▸ **Written task**:
Whenever a line in the entries below includes the string "undefined", count that line. Report the total alone.

▸ **Provided entries**:
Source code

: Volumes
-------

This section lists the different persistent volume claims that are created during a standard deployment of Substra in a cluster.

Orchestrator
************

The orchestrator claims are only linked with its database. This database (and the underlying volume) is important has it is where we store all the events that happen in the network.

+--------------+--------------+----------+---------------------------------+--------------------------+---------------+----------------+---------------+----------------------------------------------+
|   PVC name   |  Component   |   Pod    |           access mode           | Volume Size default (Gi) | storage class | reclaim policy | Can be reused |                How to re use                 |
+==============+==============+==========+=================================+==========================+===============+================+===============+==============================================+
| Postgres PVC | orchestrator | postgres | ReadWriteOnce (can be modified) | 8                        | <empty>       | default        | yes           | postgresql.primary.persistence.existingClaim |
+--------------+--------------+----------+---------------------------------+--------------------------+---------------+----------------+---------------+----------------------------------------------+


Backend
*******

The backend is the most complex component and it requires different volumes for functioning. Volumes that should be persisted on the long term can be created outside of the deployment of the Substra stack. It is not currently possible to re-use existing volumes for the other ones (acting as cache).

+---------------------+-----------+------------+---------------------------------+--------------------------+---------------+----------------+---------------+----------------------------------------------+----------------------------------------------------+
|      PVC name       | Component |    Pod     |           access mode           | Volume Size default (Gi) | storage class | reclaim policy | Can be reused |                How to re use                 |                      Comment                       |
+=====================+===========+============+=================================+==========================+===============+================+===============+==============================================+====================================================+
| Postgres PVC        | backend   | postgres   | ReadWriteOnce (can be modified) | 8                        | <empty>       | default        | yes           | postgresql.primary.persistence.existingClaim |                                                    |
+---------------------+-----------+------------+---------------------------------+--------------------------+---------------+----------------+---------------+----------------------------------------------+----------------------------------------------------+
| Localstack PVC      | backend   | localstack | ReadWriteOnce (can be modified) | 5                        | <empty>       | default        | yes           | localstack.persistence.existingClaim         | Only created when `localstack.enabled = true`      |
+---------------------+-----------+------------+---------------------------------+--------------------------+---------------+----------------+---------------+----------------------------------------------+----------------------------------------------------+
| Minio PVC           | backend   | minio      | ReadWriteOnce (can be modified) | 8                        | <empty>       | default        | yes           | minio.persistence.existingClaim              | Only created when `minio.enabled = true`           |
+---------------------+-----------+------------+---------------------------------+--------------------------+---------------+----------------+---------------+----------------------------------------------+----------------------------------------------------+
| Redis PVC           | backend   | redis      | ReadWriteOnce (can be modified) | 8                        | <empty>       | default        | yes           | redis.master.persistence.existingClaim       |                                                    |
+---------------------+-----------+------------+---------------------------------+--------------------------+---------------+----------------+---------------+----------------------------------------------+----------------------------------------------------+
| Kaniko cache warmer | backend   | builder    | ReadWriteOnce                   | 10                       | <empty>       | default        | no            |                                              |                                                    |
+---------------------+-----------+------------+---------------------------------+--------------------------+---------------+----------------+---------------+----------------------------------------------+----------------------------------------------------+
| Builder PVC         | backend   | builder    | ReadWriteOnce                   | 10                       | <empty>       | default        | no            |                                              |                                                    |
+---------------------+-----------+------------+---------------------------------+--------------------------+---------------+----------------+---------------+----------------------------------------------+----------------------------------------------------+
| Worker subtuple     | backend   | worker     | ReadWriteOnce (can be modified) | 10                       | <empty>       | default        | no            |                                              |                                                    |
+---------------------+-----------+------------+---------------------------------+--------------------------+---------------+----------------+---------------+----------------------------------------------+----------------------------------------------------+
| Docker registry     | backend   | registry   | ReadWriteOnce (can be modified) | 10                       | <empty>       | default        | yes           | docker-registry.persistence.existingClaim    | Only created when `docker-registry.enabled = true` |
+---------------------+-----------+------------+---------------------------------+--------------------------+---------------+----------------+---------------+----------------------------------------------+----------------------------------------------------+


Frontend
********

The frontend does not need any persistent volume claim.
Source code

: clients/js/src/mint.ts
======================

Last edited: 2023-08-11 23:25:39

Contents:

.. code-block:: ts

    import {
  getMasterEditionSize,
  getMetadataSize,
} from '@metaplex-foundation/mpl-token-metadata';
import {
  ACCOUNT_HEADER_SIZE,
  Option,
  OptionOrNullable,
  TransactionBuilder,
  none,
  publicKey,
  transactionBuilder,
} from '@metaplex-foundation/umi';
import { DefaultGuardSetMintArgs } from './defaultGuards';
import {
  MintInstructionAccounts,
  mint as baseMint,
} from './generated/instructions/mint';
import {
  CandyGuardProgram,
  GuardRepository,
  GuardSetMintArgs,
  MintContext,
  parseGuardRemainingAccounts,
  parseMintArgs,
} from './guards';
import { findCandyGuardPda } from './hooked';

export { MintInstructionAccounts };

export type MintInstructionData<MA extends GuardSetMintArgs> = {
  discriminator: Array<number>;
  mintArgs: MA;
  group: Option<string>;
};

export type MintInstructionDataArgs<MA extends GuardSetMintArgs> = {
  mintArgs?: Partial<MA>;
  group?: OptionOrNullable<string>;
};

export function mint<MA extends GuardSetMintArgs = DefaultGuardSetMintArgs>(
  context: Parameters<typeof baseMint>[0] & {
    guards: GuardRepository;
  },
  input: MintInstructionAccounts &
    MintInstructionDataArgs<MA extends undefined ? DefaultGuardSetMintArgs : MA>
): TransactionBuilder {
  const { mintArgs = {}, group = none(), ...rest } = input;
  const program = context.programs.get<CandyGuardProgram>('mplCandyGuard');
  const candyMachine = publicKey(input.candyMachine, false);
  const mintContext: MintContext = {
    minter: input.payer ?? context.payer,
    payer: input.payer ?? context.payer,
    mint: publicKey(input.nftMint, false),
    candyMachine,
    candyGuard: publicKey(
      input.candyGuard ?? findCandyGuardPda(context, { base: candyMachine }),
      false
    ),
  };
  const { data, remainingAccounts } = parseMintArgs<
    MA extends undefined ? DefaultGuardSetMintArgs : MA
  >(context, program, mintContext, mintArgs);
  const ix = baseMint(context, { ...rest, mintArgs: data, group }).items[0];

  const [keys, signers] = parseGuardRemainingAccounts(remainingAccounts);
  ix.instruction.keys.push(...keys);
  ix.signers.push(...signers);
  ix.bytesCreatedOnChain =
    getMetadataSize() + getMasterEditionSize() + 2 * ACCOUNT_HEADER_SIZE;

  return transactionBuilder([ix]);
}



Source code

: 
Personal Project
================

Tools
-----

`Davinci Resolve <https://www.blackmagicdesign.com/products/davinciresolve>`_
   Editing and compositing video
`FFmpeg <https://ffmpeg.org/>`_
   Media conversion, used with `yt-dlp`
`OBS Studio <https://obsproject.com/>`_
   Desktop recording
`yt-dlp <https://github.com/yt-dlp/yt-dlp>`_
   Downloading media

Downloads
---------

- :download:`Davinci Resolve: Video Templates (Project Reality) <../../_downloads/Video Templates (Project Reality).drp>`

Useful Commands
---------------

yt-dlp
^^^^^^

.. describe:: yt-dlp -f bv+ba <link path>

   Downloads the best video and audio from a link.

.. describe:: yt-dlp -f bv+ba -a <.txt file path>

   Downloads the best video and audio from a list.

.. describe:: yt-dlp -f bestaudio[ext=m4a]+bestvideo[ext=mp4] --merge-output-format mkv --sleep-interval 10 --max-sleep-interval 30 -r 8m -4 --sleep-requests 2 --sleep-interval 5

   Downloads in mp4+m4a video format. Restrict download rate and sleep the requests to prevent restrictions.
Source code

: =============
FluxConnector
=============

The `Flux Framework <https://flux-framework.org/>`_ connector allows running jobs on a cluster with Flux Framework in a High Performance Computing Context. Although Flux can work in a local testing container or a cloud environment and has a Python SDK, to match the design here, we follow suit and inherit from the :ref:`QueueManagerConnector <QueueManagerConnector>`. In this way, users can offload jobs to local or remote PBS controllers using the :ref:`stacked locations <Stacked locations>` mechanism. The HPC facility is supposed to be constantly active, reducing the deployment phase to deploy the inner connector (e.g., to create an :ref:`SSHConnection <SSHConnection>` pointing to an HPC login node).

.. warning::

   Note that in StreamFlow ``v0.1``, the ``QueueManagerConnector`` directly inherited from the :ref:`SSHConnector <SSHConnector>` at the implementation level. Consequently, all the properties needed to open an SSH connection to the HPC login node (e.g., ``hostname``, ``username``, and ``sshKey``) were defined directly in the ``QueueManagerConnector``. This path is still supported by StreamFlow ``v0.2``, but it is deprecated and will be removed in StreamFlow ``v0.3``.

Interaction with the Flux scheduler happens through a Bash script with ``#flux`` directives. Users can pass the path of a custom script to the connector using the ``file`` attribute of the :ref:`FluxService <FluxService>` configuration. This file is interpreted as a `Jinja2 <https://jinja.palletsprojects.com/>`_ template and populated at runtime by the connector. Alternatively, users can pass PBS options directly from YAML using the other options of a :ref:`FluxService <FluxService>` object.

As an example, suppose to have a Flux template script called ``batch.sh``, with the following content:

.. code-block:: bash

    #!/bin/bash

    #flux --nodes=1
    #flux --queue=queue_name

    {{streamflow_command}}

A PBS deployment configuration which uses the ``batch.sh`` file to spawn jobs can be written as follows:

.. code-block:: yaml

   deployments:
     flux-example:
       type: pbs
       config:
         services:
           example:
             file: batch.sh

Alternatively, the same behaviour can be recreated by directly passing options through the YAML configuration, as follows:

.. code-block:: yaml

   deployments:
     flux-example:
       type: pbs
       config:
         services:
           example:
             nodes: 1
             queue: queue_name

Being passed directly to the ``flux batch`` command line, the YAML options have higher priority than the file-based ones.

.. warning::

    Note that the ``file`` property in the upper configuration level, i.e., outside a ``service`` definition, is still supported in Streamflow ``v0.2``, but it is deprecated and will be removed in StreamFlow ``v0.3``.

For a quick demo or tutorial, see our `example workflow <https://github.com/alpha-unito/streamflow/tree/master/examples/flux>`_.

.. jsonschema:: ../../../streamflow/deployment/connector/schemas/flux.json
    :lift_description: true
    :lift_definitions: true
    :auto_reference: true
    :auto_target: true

▸ **Answer space**:
2